(Data excerpts)
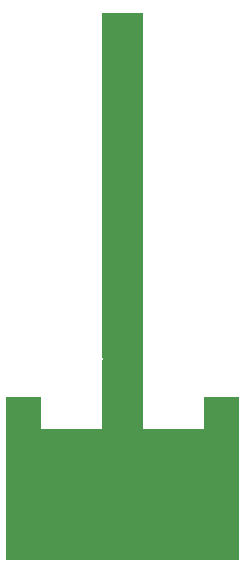
<source format=gtl>
G04*
G04 #@! TF.GenerationSoftware,Altium Limited,Altium Designer,23.2.1 (34)*
G04*
G04 Layer_Physical_Order=1*
G04 Layer_Color=255*
%FSLAX25Y25*%
%MOIN*%
G70*
G04*
G04 #@! TF.SameCoordinates,EA82DE16-3429-4144-A5AD-2FDE9807C310*
G04*
G04*
G04 #@! TF.FilePolarity,Positive*
G04*
G01*
G75*
%ADD13R,0.09000X0.23000*%
%ADD14R,0.13610X0.03937*%
G36*
X176712Y145414D02*
X165018D01*
Y134485D01*
X144600D01*
Y157515D01*
X130988D01*
Y134485D01*
X110571D01*
Y145414D01*
X98876D01*
Y90876D01*
X176712D01*
Y145414D01*
D02*
G37*
G36*
X144602Y158287D02*
X131344D01*
X130990Y158641D01*
X130993Y273228D01*
X144602D01*
Y158287D01*
D02*
G37*
D13*
X137795Y261811D02*
D03*
D14*
Y158510D02*
D03*
M02*

</source>
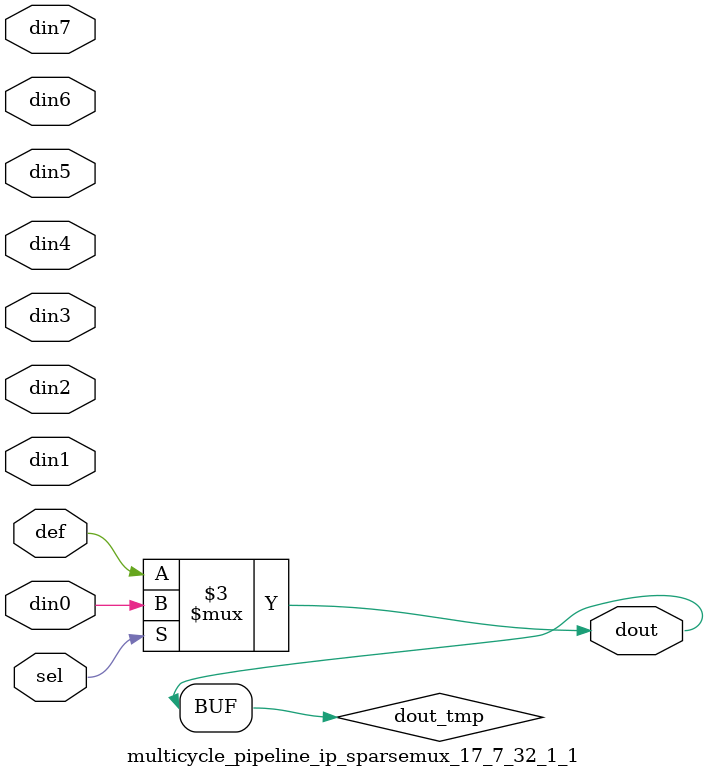
<source format=v>
`timescale 1ns / 1ps

module multicycle_pipeline_ip_sparsemux_17_7_32_1_1 (din0,din1,din2,din3,din4,din5,din6,din7,def,sel,dout);

parameter din0_WIDTH = 1;

parameter din1_WIDTH = 1;

parameter din2_WIDTH = 1;

parameter din3_WIDTH = 1;

parameter din4_WIDTH = 1;

parameter din5_WIDTH = 1;

parameter din6_WIDTH = 1;

parameter din7_WIDTH = 1;

parameter def_WIDTH = 1;
parameter sel_WIDTH = 1;
parameter dout_WIDTH = 1;

parameter [sel_WIDTH-1:0] CASE0 = 1;

parameter [sel_WIDTH-1:0] CASE1 = 1;

parameter [sel_WIDTH-1:0] CASE2 = 1;

parameter [sel_WIDTH-1:0] CASE3 = 1;

parameter [sel_WIDTH-1:0] CASE4 = 1;

parameter [sel_WIDTH-1:0] CASE5 = 1;

parameter [sel_WIDTH-1:0] CASE6 = 1;

parameter [sel_WIDTH-1:0] CASE7 = 1;

parameter ID = 1;
parameter NUM_STAGE = 1;



input [din0_WIDTH-1:0] din0;

input [din1_WIDTH-1:0] din1;

input [din2_WIDTH-1:0] din2;

input [din3_WIDTH-1:0] din3;

input [din4_WIDTH-1:0] din4;

input [din5_WIDTH-1:0] din5;

input [din6_WIDTH-1:0] din6;

input [din7_WIDTH-1:0] din7;

input [def_WIDTH-1:0] def;
input [sel_WIDTH-1:0] sel;

output [dout_WIDTH-1:0] dout;



reg [dout_WIDTH-1:0] dout_tmp;


always @ (*) begin
(* parallel_case *) case (sel)
    
    CASE0 : dout_tmp = din0;
    
    CASE1 : dout_tmp = din1;
    
    CASE2 : dout_tmp = din2;
    
    CASE3 : dout_tmp = din3;
    
    CASE4 : dout_tmp = din4;
    
    CASE5 : dout_tmp = din5;
    
    CASE6 : dout_tmp = din6;
    
    CASE7 : dout_tmp = din7;
    
    default : dout_tmp = def;
endcase
end


assign dout = dout_tmp;



endmodule

</source>
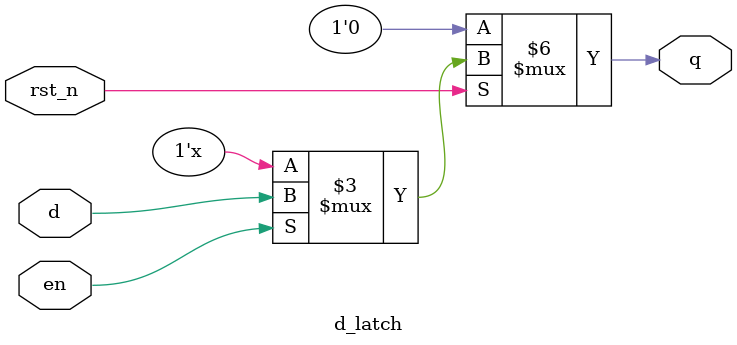
<source format=v>
module d_latch
(
    input  d,
    input  rst_n,
    input en,
    output reg q
);

    always @ (en or rst_n or d)
      if (!rst_n)
         q <= 0;
      else
         if (en)
            q <= d;

endmodule

</source>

→ **EXERCISE**:
The records above are to be transcribed word for word. Skip the images.

→ **EXPECTED OUTPUT**:
<source format=gtl>
G04*
G04 #@! TF.GenerationSoftware,Altium Limited,Altium Designer,23.2.1 (34)*
G04*
G04 Layer_Physical_Order=1*
G04 Layer_Color=255*
%FSLAX25Y25*%
%MOIN*%
G70*
G04*
G04 #@! TF.SameCoordinates,EA82DE16-3429-4144-A5AD-2FDE9807C310*
G04*
G04*
G04 #@! TF.FilePolarity,Positive*
G04*
G01*
G75*
%ADD13R,0.09000X0.23000*%
%ADD14R,0.13610X0.03937*%
G36*
X176712Y145414D02*
X165018D01*
Y134485D01*
X144600D01*
Y157515D01*
X130988D01*
Y134485D01*
X110571D01*
Y145414D01*
X98876D01*
Y90876D01*
X176712D01*
Y145414D01*
D02*
G37*
G36*
X144602Y158287D02*
X131344D01*
X130990Y158641D01*
X130993Y273228D01*
X144602D01*
Y158287D01*
D02*
G37*
D13*
X137795Y261811D02*
D03*
D14*
Y158510D02*
D03*
M02*

</source>
<source format=v>
`timescale 1ns / 1ps

module multicycle_pipeline_ip_sparsemux_17_7_32_1_1 (din0,din1,din2,din3,din4,din5,din6,din7,def,sel,dout);

parameter din0_WIDTH = 1;

parameter din1_WIDTH = 1;

parameter din2_WIDTH = 1;

parameter din3_WIDTH = 1;

parameter din4_WIDTH = 1;

parameter din5_WIDTH = 1;

parameter din6_WIDTH = 1;

parameter din7_WIDTH = 1;

parameter def_WIDTH = 1;
parameter sel_WIDTH = 1;
parameter dout_WIDTH = 1;

parameter [sel_WIDTH-1:0] CASE0 = 1;

parameter [sel_WIDTH-1:0] CASE1 = 1;

parameter [sel_WIDTH-1:0] CASE2 = 1;

parameter [sel_WIDTH-1:0] CASE3 = 1;

parameter [sel_WIDTH-1:0] CASE4 = 1;

parameter [sel_WIDTH-1:0] CASE5 = 1;

parameter [sel_WIDTH-1:0] CASE6 = 1;

parameter [sel_WIDTH-1:0] CASE7 = 1;

parameter ID = 1;
parameter NUM_STAGE = 1;



input [din0_WIDTH-1:0] din0;

input [din1_WIDTH-1:0] din1;

input [din2_WIDTH-1:0] din2;

input [din3_WIDTH-1:0] din3;

input [din4_WIDTH-1:0] din4;

input [din5_WIDTH-1:0] din5;

input [din6_WIDTH-1:0] din6;

input [din7_WIDTH-1:0] din7;

input [def_WIDTH-1:0] def;
input [sel_WIDTH-1:0] sel;

output [dout_WIDTH-1:0] dout;



reg [dout_WIDTH-1:0] dout_tmp;


always @ (*) begin
(* parallel_case *) case (sel)
    
    CASE0 : dout_tmp = din0;
    
    CASE1 : dout_tmp = din1;
    
    CASE2 : dout_tmp = din2;
    
    CASE3 : dout_tmp = din3;
    
    CASE4 : dout_tmp = din4;
    
    CASE5 : dout_tmp = din5;
    
    CASE6 : dout_tmp = din6;
    
    CASE7 : dout_tmp = din7;
    
    default : dout_tmp = def;
endcase
end


assign dout = dout_tmp;



endmodule

</source>
<source format=v>
module d_latch
(
    input  d,
    input  rst_n,
    input en,
    output reg q
);

    always @ (en or rst_n or d)
      if (!rst_n)
         q <= 0;
      else
         if (en)
            q <= d;

endmodule

</source>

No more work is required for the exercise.